Back in Vietnam, whenever Tet comes around, my family goes to a monastery about 30 miles from the city where my elders and theirs are residing. It is here that I can express my gratitude toward the Buddha, whom my parents said has been looking after everyone in the household since my first breath and will continue to do so for the next in my bloodline.

You give thanks to the Buddha by lighting an incense (or a bunch on special occasions), clasping them with your palms, raising them to your forehead and gently whispering your prayers. With complete focus and all my heart, my parents assert that whatever goodness I yearn for will be realized: be it safe travels, freedom from ailments, a passing grade or being able to support my family now — and my families later.

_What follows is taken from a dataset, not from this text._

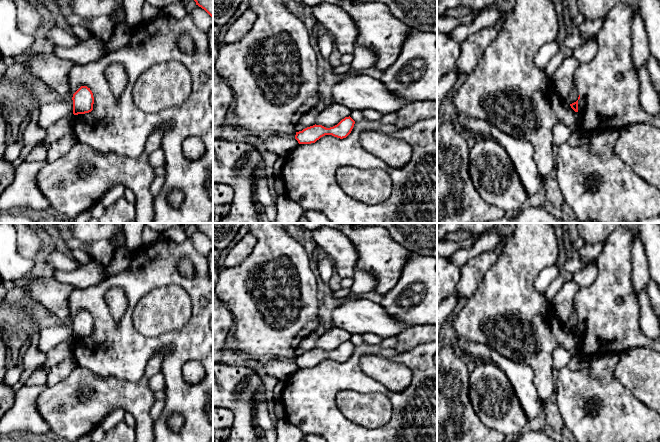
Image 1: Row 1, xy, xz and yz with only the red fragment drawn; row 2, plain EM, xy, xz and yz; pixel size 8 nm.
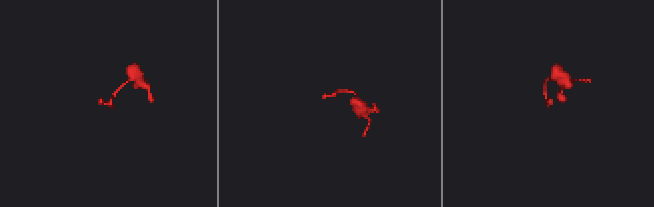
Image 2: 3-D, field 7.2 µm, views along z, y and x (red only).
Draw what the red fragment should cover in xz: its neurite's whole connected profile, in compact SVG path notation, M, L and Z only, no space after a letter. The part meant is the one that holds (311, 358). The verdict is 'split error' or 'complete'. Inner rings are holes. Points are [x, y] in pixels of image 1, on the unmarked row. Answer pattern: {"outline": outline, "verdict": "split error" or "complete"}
{"outline": "M349 340L342 343L337 349L326 352L322 349L313 349L296 356L295 363L299 368L315 367L325 359L332 359L334 361L343 363L346 362L352 355L355 345Z", "verdict": "complete"}

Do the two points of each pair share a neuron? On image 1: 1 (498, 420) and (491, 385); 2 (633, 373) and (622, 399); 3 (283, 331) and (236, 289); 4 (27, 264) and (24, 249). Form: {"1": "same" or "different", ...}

Of course, how I make contact with the higher power is different from someone else’s method. A few might use their access to the omnipresent figure to get “permission” to do harm. There are also those who deem there’s little proof to comprehend the person upstairs, or simply that there’s no one there at all.

Vietnam, like the U.S., has a couple of lines in the constitution stating how all faiths in the universe can have a place in everyday life. In reality, the differences in who and how you worship is an agent to raise scorn or draw a rift in the community.

There has been plenty of the latter here in this nation — something to which recent headlines and the comment section underneath them can attest. It has reached a point where the world seems to have only two religions to name, and “with prejudice” is the only appropriate way for one to show awareness of the other.

This is where the Faith Issue comes in. In the pages that follow, I hope you will find a snippet of your faith among others, and how each is good and perceived. “Snippet” is the key word here: only a peek, only a piece, only a patch in the whole canvas that make up your creed.

But sometimes people forge a definition out of this particular patch. Like all definitions, it is a simplification of a grander thing. Rather than be contented, the tree you see should encourage you to inspect the whole forest.

Stay open-minded as you read on. Use an element of a faith that you will read through here as new knowledge, known information to share and a topic for civilized discussions. Too often religion, when brought up, is handled with silence, aversion or hostility when it is one of the most crucial topics to know about.

Yes, faith can be heady, weighty and, at times, ugly. It also has everything that is otherwise, too.

As with all published materials from The Cougar, the articles in the Faith Issue will personally enlighten you and continue the global exchange of ideas — in particular those about the force overlooking all lives and the guidelines from said force that we have chosen to upheld.

I have faith that what I wish for can happen.